Many senators also took the opportunity to express support for the IC and indirectly or, in the case of Lindsey Graham (R-S.C.), directly chastise President-elect Trump for disparaging the IC.

"Mr. President-elect, when you listen to these people, you can be skeptical, but understand they're the best among us, and they are trying to protect us," Graham said after warning that Trump will need to rely on the IC when making decisions about dealing with threats from China, North Korea and other adversaries.

In addition to expressing solidarity with the IC and its findings on Russia's attempts to influence the election, senators also hammered the points that the U.S. still lacks a clear cyber deterrence policy and that the country faces a growing risk of cyber attacks because it has not imposed a significant cost on cyber criminals.

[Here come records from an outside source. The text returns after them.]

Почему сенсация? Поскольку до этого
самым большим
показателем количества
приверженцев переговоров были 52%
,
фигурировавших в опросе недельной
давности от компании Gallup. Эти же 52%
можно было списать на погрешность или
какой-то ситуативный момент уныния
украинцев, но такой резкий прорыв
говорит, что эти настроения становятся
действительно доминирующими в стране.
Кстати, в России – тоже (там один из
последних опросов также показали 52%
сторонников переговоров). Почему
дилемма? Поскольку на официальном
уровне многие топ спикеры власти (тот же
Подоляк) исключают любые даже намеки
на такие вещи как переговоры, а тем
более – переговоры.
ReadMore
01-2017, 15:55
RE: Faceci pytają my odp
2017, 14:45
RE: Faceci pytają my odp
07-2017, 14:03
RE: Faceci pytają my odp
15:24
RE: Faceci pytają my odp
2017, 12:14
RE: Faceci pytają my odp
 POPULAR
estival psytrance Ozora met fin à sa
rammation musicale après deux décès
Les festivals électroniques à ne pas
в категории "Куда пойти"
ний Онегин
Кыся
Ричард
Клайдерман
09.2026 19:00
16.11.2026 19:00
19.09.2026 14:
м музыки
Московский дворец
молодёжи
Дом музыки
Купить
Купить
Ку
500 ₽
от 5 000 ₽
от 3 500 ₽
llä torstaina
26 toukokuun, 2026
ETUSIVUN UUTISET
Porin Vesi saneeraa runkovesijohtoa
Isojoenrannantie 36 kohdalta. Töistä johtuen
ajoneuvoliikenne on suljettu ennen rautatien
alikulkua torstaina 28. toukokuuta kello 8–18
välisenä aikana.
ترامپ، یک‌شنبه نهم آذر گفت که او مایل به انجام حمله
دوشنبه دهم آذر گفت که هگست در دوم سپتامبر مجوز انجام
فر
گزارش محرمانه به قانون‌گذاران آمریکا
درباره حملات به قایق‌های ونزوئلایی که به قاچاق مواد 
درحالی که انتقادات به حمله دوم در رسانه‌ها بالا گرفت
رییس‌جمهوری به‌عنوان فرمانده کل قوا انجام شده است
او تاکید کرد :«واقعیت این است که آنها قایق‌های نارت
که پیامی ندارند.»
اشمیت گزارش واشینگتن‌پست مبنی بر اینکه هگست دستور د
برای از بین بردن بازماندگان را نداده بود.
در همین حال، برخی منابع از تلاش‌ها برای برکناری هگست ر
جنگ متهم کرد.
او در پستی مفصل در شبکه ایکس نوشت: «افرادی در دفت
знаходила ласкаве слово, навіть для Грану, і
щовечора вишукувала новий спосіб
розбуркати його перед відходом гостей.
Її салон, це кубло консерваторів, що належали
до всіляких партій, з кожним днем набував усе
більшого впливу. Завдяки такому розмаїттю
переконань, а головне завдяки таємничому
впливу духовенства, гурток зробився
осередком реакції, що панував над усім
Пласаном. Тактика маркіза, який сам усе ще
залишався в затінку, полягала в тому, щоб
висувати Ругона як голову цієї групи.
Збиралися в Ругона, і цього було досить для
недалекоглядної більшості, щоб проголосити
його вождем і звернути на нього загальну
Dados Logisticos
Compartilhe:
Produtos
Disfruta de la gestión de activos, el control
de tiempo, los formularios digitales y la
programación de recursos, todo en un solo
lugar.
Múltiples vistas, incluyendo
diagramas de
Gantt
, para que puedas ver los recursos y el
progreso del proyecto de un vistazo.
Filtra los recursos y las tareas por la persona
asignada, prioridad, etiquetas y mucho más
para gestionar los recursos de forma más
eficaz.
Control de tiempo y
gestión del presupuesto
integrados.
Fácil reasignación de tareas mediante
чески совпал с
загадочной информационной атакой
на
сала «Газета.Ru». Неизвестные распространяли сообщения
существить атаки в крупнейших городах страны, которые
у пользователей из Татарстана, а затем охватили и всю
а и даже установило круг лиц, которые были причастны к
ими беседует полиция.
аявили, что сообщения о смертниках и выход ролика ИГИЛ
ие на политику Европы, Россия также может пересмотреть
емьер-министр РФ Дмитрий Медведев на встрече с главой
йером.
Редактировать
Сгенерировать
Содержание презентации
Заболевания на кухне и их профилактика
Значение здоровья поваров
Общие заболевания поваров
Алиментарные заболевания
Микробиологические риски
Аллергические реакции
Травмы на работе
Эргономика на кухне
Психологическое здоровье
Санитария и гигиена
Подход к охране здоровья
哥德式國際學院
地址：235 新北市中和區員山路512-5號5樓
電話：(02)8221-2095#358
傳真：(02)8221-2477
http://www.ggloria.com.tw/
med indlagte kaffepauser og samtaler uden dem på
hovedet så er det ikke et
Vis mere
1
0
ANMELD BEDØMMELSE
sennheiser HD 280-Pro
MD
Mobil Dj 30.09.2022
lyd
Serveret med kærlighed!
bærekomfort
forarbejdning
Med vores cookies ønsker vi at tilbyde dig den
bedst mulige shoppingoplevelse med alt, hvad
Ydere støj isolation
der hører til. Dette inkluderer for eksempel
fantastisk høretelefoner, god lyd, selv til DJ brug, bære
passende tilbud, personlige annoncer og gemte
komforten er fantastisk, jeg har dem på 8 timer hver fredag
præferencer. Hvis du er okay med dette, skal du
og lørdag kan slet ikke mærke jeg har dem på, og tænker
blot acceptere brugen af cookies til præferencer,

"What seems clear is that our adversaries have reached a common conclusion: that the reward for attacking America in cyberspace outweighs the risk," said SASC Chairman John McCain (R-Az.). "For years, cyberattacks on our nation have been met with indecision and inaction. Our nation has had no policy, and thus no strategy, for cyber deterrence."

He and other senators argued that the U.S. must define what constitutes a cyber act of war, what responses are appropriate and what the nation’s deterrence policy is. It must also determine whether the government – including Congress – is properly aligned and organized to address cyber threats. After the hearing, McCain told reporters that he was taking steps to form his planned cybersecurity-focused subcommittee of the Armed Services Committee and that Graham would lead the panel.

At the hearing, Graham argued that the U.S. sanctions against Russia amounted to "throwing pebbles," when instead the U.S. needs to "throw rocks" at Russia with a more forceful response.

"We have a chance as a nation to lay down a marker for all would-be adversaries," he added, "and we should take that opportunity before it is too late."

"We have a lot more work to do to put the right deterrence and response framework in place on cyber," said Marcel Lettre, under secretary of defense for intelligence. "In my personal opinion, the next administration would be well served to focus very early on those questions."

"The biggest frustration to me is speed, speed, speed," said Mike Rogers, director of the National Security Agency and head of U.S. Cyber Command. "We have got to get faster, we have got to get more agile."

Throughout the hearing, the panelists reiterated that Russia is the No. 1 cyber threat to the U.S. and is a "peer competitor" with extensive offensive capabilities. China, Iran, North Korea and terrorist organizations such as ISIS and al-Qaida were also identified as serious and growing threats.

The panelists cautioned, however, that coming up with a clear policy of deterrence in the cyber domain is difficult because adversaries do not use the same rational calculus that the Soviet Union did during the Cold War when nuclear weapons were a tangible threat.

Clapper warned that retaliating to cyber attacks with a cyber response could trigger a cycle of escalation and counter response that could be more damaging to the U.S. "It's in my view best to consider all instruments of national power," in responding to cyber attacks, he said.

Regarding the forthcoming intelligence report on Russia's campaign to influence the election, Clapper said he intends to "push the envelope" in terms of what can be declassified in order to provide the public with clear details and evidence. But, he said, there are limits because of the need to protect sources.

"We have invested billions and we have put people's lives at risk to glean such information, and so if we were to fulsomely expose it in such a way that would be completely persuasive to everyone, then we can just kiss that off because we'll lose it," he said.